Des Thorpe, managing director of HT Tooling paints a similar picture. He tells PRW sales enquiries are 20% up on last year due to reshoring.
Darren Parsons, Agentdraw’s managing director, which provides tooling from both China and UK, also believes there has been a 10% increase in demand in tooling made in the UK. He attributes this partly to the 25% increase in costs of Chinese tool production and 5% increase in shipping costs.
Despite this, Parsons believes UK companies will continue to buy from tooling from the Far East because the UK market has failed to put in the investment required for skills and future infrastructure. “All good toolmakers are in their fifties and coming up to retirement. Filling that gap is not going to be completely possible, as tooling is a very skilled job which requires a minimum of five years training,” he says.
Agentdraw recently took on three apprentices to plug the gap in its own workforce.
Meanwhile, Terry O’Neill, managing director of Roemheld UK, tells PRW: “In general the UK market is still very quiet, with no substantial increase in hydraulic cylinder sales. But there have been new orders for die-changing equipment for retrofitting existing machinery to improve productivity and sales.” He attributes the former to end users’ continued use of low-cost hydraulic elements from around the world due to the need to keep costs downs and the fact that new projects tend not to be long running.
Faulkner Moulds is optimistic about the continued reshoring of toolmaking and mould components to the UK. Caroline Faulkner, director of the Halifax-based firm, says: “We have recently seen an upsurge in enquiries, including from customers who have tried Far East toolmaking and are now realising the benefits of investing in UK toolmaking. We work hard to create a close working partnership with our customers and we can also provide very attractive leads time in the UK.”
She cites a client which required a cornerpiece tool for a display system for a customer to be designed and created in three weeks to meet their deadline. “We finished the tool two days ahead of schedule in September this year. The tool moulded successfully first time, achieving the customer’s production target of 13,000 components on time, and our customer was delighted with the results.”

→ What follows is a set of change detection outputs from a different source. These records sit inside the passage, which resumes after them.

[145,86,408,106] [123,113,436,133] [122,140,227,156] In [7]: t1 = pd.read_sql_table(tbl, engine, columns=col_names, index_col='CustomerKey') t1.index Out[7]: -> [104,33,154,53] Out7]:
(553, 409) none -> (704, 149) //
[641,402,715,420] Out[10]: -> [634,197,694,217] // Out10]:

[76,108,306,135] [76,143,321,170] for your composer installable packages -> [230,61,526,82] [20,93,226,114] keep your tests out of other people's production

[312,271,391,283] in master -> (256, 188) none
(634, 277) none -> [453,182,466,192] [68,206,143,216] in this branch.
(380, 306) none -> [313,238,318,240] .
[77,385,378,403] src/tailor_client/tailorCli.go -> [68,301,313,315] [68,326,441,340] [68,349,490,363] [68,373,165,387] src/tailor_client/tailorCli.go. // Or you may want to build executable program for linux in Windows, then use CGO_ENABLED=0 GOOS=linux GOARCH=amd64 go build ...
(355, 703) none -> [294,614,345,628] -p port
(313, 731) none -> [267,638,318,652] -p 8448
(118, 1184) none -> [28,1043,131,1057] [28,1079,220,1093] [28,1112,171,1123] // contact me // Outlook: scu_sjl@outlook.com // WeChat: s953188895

Manchester-based ADM Precision Tools, which supplies injection and blow moulding tooling technology to the automotive, medical and telecommunication technical industries, has seen an increase in export sales for its two-shot tooling technology. Jim Kelly, the firm’s managing director, ascribes this to his firm’s development of tooling for the manufacture of products that can protect electronics in harsh environments.
“But the downside is that domestic toolmaking sector is suffering due to the devalued currencies since the Brexit,” he says. “Imported material and services from European countries have increased as margins have increased, while confidence is low with job security being a future concern.”

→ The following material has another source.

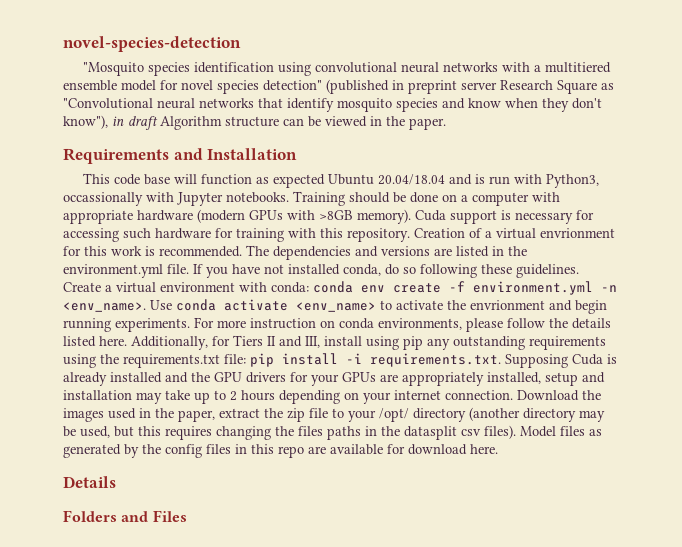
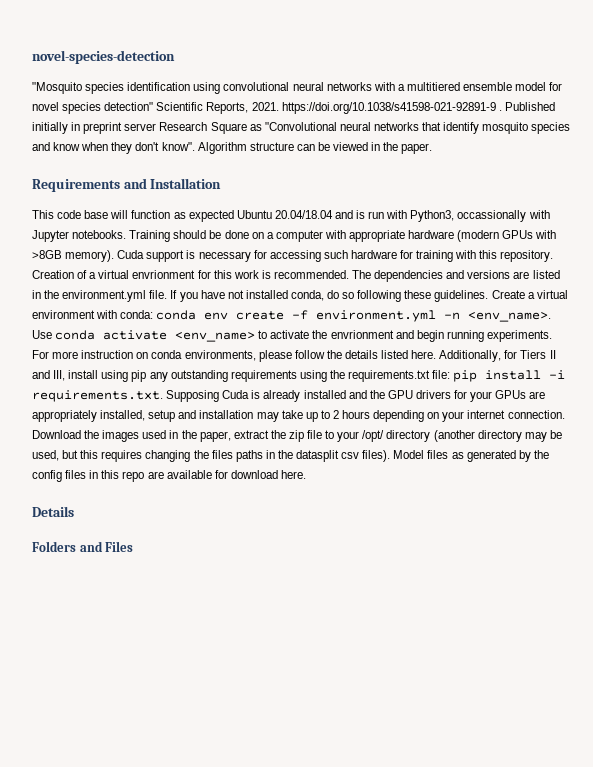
[326,79,389,94] (published -> [156,102,555,114] [32,122,68,134] Scientific Reports, 2021. https://doi.org/10.1038/s41598-021-92891-9 . Published initially
[63,115,158,130] know"), in draft -> [161,142,195,151] know".

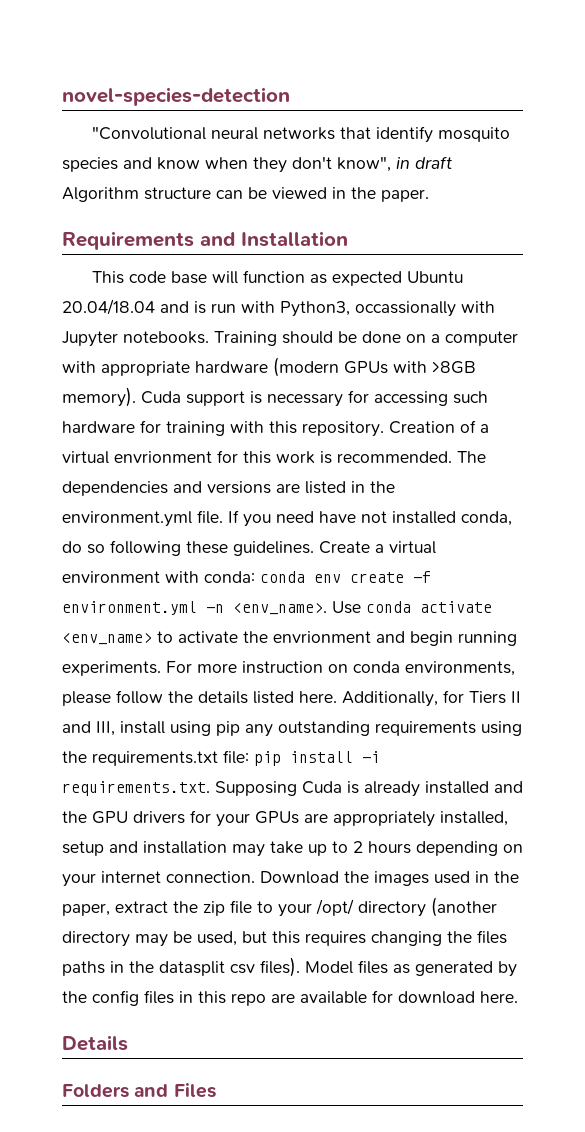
[32,82,563,94] [32,102,555,114] [32,122,262,134] "Mosquito species identification using convolutional neural networks with a multitiered ensemble model for novel species detection" Scientific Reports, 2021. https://doi.org/10.1038/s41598-021-92891-9 . Published initially in preprint server Research Square as -> (290, 96) none
[161,142,195,151] know". -> [337,156,452,172] know", in draft
(198, 297) none -> [276,511,314,523] need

Tooling and mould component makers believe the volatility in exchange rates will continue. Gunther UK’s Heendeniya believes the fall in sterling should have a positive effect on exports but is quick to note that the problem lies in the fact that almost all machinery, mould components and polymers are imported which can negate the export advantages because of higher prices.
He says: “A crystal ball is needed to see the full impact of this in the short, medium and long term. In the medium to long term much will depend on the terms of our trade agreements with Europe. Whether we agreed with Brexit or not, my own feeling is that we have to look at the positives and use the decision to work both within Europe and further afield.”
O’Neill says his company has absorbed the additional cost of the rate changes, but with the dollar some product discounts have been reduced. “In the long term it will be difficult to pass additional cost of the rate changes. But I am sure things will settle down again as the markets became more confident that a Brexit deal to suit all parties will be achieved. As for the Brexit result, until Article 50 is triggered we are in a period of uncertainty,” he says.